AI-BASED CLINICAL TEXT CLASSIFICATION FOR LUNG DISEASE DIAGNOSIS

Thi-Diem Truong; Thanh-Nghi Do

doi:10.35382/tvujs.15.3.2025.137

Authors

Thi-Diem Truong An Giang University, Vietnam National University Ho Chi Minh City, Vietnam
Thanh-Nghi Do College of Information and Communication Technology, Can Tho University, Vietnam

DOI:

https://doi.org/10.35382/tvujs.15.3.2025.137

Keywords:

clinical data, electronic medical records, lung disease diagnosis,, machine learning, text classification

Abstract

Lung diseases pose a significant challenge to global healthcare, with rising incidence and mortality rates underscoring the need for more accurate and efficient diagnostic methods.
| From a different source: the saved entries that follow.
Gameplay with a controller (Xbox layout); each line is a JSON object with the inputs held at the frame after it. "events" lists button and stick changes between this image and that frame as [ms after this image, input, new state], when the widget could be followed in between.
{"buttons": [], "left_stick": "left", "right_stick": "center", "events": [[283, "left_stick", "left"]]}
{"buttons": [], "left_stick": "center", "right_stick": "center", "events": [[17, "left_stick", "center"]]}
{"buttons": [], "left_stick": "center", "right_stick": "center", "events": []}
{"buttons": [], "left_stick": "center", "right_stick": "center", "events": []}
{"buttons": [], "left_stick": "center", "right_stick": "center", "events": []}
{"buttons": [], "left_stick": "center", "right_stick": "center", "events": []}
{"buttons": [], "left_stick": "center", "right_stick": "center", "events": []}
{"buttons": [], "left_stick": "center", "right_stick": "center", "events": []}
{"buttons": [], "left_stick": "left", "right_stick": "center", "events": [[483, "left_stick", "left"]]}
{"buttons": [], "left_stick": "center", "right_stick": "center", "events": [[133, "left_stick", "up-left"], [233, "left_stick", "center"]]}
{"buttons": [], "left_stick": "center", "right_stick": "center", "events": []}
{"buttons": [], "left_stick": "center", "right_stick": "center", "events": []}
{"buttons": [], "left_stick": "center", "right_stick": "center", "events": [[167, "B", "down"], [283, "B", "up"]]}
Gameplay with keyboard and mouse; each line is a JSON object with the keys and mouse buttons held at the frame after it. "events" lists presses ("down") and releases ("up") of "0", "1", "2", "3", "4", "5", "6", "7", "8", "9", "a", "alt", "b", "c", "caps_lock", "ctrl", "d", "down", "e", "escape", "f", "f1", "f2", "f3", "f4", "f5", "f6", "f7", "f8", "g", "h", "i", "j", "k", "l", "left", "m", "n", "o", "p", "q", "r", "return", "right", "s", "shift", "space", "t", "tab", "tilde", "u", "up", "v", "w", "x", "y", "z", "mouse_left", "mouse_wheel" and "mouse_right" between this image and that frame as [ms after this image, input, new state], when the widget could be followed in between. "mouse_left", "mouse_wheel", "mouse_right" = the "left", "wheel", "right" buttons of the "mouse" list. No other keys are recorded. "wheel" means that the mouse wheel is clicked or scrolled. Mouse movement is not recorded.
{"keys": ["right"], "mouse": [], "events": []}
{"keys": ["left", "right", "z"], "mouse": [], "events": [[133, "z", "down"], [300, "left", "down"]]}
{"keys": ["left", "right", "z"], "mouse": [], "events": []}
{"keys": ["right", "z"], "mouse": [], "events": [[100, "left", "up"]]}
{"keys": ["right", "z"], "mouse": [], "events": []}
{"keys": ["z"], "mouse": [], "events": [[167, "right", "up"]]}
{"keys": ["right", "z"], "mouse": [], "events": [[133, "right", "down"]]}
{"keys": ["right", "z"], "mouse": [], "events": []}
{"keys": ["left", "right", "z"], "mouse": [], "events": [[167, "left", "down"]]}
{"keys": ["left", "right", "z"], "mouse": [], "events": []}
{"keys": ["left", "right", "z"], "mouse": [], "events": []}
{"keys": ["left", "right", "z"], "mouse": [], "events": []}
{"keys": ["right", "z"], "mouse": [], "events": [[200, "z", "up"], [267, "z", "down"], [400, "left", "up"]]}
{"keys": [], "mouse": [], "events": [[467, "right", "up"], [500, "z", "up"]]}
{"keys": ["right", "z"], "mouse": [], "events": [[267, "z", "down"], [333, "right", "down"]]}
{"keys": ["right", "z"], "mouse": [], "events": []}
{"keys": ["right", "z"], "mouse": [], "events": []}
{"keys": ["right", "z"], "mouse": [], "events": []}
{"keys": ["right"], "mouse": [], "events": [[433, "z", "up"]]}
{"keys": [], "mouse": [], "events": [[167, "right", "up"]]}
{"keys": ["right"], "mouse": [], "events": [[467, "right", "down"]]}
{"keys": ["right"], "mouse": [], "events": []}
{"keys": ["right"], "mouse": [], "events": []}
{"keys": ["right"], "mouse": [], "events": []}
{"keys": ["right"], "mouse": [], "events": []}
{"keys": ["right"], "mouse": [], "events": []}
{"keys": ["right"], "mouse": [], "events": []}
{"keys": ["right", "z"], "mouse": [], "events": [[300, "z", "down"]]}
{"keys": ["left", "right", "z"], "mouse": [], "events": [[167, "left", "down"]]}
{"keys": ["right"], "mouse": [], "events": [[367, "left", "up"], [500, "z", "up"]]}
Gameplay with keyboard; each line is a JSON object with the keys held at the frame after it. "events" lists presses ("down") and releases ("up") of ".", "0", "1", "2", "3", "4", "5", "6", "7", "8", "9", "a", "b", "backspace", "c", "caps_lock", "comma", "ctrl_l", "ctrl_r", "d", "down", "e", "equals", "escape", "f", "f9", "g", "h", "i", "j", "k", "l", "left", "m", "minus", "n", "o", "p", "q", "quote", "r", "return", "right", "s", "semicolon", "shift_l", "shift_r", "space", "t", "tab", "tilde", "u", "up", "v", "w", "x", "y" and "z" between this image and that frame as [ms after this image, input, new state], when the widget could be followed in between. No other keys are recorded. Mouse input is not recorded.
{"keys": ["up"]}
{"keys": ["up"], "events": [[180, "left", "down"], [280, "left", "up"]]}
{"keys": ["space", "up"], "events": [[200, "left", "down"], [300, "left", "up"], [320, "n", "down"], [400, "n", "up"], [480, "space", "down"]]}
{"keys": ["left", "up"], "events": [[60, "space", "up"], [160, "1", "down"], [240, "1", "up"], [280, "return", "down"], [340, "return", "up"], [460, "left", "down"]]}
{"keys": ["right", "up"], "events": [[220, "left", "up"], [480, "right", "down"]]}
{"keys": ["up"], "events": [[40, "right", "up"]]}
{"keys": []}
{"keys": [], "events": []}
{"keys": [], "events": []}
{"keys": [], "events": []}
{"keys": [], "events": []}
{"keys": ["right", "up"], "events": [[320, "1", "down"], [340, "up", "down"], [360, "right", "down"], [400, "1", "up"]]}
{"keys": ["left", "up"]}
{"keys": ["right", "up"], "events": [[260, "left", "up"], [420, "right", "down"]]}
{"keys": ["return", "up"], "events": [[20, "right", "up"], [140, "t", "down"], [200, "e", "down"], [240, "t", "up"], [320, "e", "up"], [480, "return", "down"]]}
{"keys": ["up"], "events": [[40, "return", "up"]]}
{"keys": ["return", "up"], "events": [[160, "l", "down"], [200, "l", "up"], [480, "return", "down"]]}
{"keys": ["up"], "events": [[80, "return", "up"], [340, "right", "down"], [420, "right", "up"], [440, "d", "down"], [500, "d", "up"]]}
Although artificial intelligence has shown enormous promise in enhancing diagnostic accuracy, research on applying natural language processing to Vietnamese clinical texts for lung disease classification remains notably limited. This study addresses the critical gap through two significant contributions. First, a novel clinical dataset comprising 12 categories of lung diseases derived from electronic health records at An Giang Provincial General Hospital, Vietnam is introduced. Second, the study conducts a comprehensive comparative evaluation of text representation techniques, including traditional methods (bags of words and term frequency-inverse document frequency) and modern embeddings (Word2Vec, GloVe, FastText, BERT). These representations are integrated with multiple machine learning models to assess classification performance. Experimental results demonstrate that traditional representations consistently outperform modern embeddings on Vietnamese clinical texts. Significantly, the combination of bags of words with the light gradient boosting machine achieves the highest classification accuracy of 86.26%. These findings offer practical guidance on selecting appropriate natural language processing techniques for Vietnamese medical text analysis and underscore the potential of cost-effective artificial intelligence solutions in resource-limited healthcare settings.